* WHAT TO WORK ON
Among the lines below, a stretch begins at the one with "focal_35mm: 52" and ends at the one with "cy_px: -779". Repeat that stretch exactly, ends included.

* AVAILABLE DATA

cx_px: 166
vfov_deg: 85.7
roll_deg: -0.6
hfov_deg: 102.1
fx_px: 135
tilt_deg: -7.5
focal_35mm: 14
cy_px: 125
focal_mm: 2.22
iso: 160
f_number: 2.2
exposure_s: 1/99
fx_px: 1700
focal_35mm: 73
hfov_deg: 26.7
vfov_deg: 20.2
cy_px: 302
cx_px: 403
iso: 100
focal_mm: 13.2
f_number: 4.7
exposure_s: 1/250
--
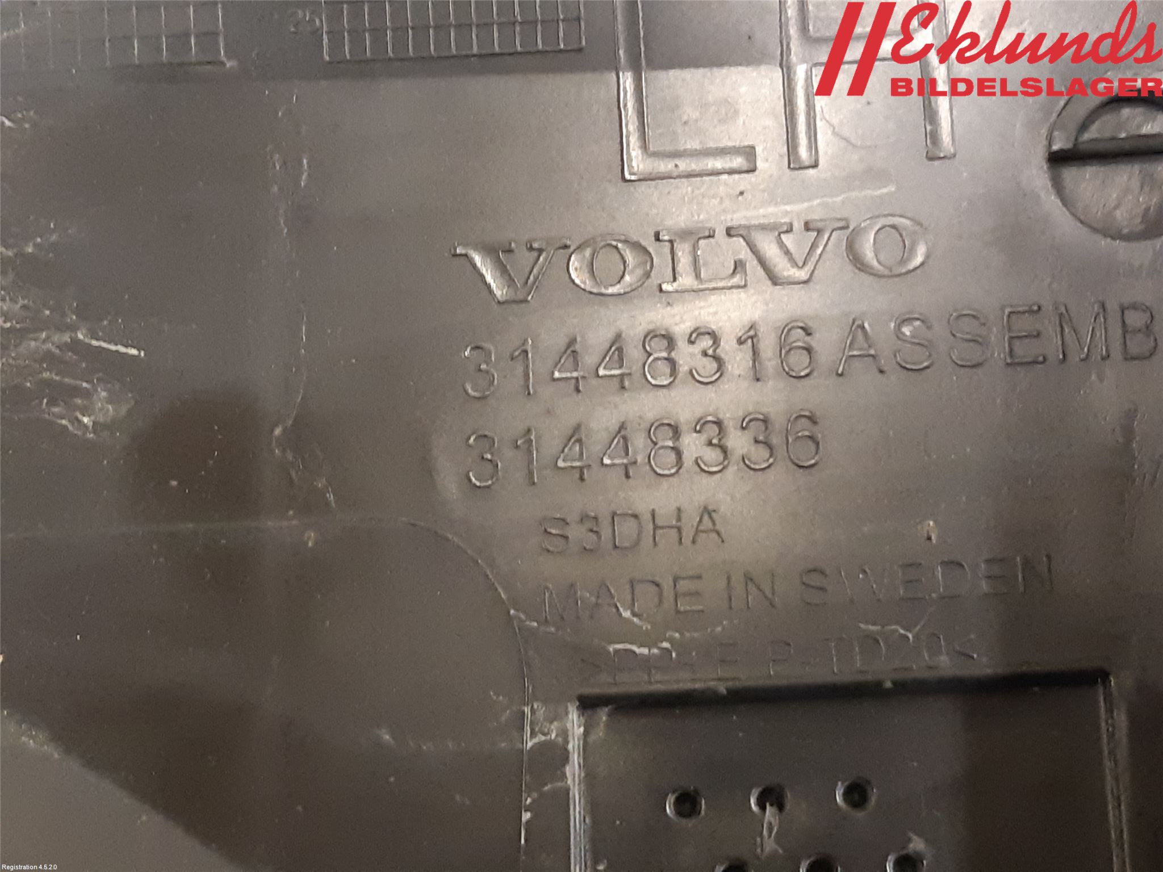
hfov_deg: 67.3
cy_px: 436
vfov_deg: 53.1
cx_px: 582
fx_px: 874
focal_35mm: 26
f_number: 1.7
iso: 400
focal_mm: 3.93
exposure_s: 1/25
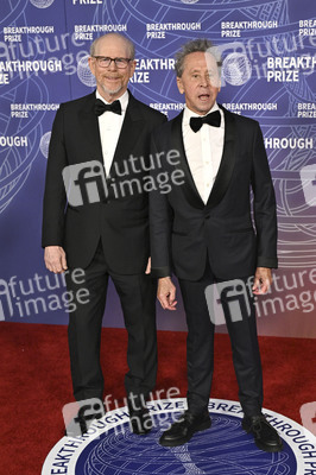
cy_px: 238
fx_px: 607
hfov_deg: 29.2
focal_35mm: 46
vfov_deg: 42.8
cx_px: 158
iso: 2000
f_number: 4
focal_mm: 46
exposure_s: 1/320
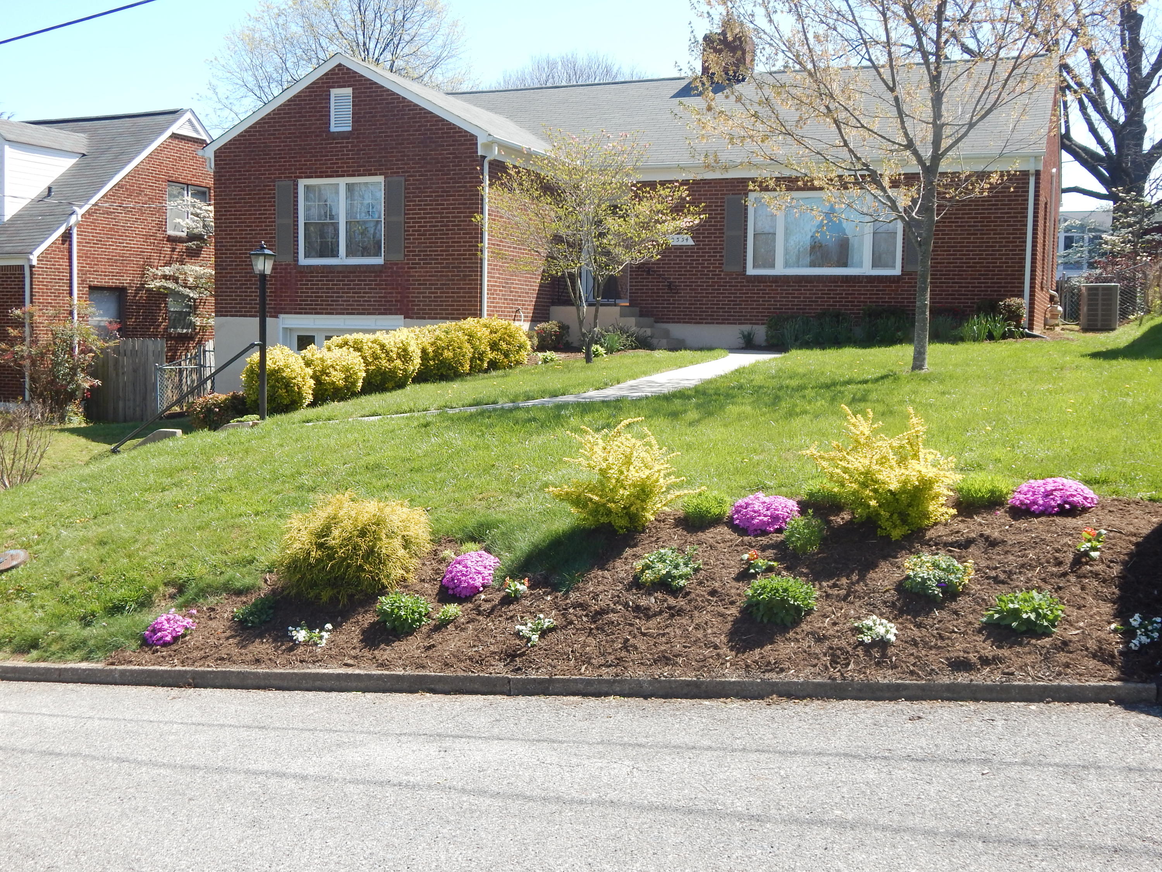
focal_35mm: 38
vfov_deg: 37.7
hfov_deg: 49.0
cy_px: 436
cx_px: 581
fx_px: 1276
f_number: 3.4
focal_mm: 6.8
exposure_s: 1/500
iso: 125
...
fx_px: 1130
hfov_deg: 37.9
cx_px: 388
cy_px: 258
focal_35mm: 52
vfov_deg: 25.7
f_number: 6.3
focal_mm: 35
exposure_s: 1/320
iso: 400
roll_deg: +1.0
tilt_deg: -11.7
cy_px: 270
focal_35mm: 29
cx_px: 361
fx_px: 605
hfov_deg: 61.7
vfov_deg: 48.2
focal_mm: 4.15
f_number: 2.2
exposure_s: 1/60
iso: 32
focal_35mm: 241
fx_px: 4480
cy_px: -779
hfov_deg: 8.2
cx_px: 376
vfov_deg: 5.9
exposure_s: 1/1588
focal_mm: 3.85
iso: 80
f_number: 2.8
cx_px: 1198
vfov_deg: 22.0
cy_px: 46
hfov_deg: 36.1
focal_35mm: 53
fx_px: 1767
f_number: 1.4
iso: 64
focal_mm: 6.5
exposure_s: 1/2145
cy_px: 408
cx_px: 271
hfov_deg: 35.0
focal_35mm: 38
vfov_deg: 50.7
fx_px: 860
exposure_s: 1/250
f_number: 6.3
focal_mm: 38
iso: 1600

* ANSWER TO THIS EXERCISE
focal_35mm: 52
vfov_deg: 25.7
f_number: 6.3
focal_mm: 35
exposure_s: 1/320
iso: 400
roll_deg: +1.0
tilt_deg: -11.7
cy_px: 270
focal_35mm: 29
cx_px: 361
fx_px: 605
hfov_deg: 61.7
vfov_deg: 48.2
focal_mm: 4.15
f_number: 2.2
exposure_s: 1/60
iso: 32
focal_35mm: 241
fx_px: 4480
cy_px: -779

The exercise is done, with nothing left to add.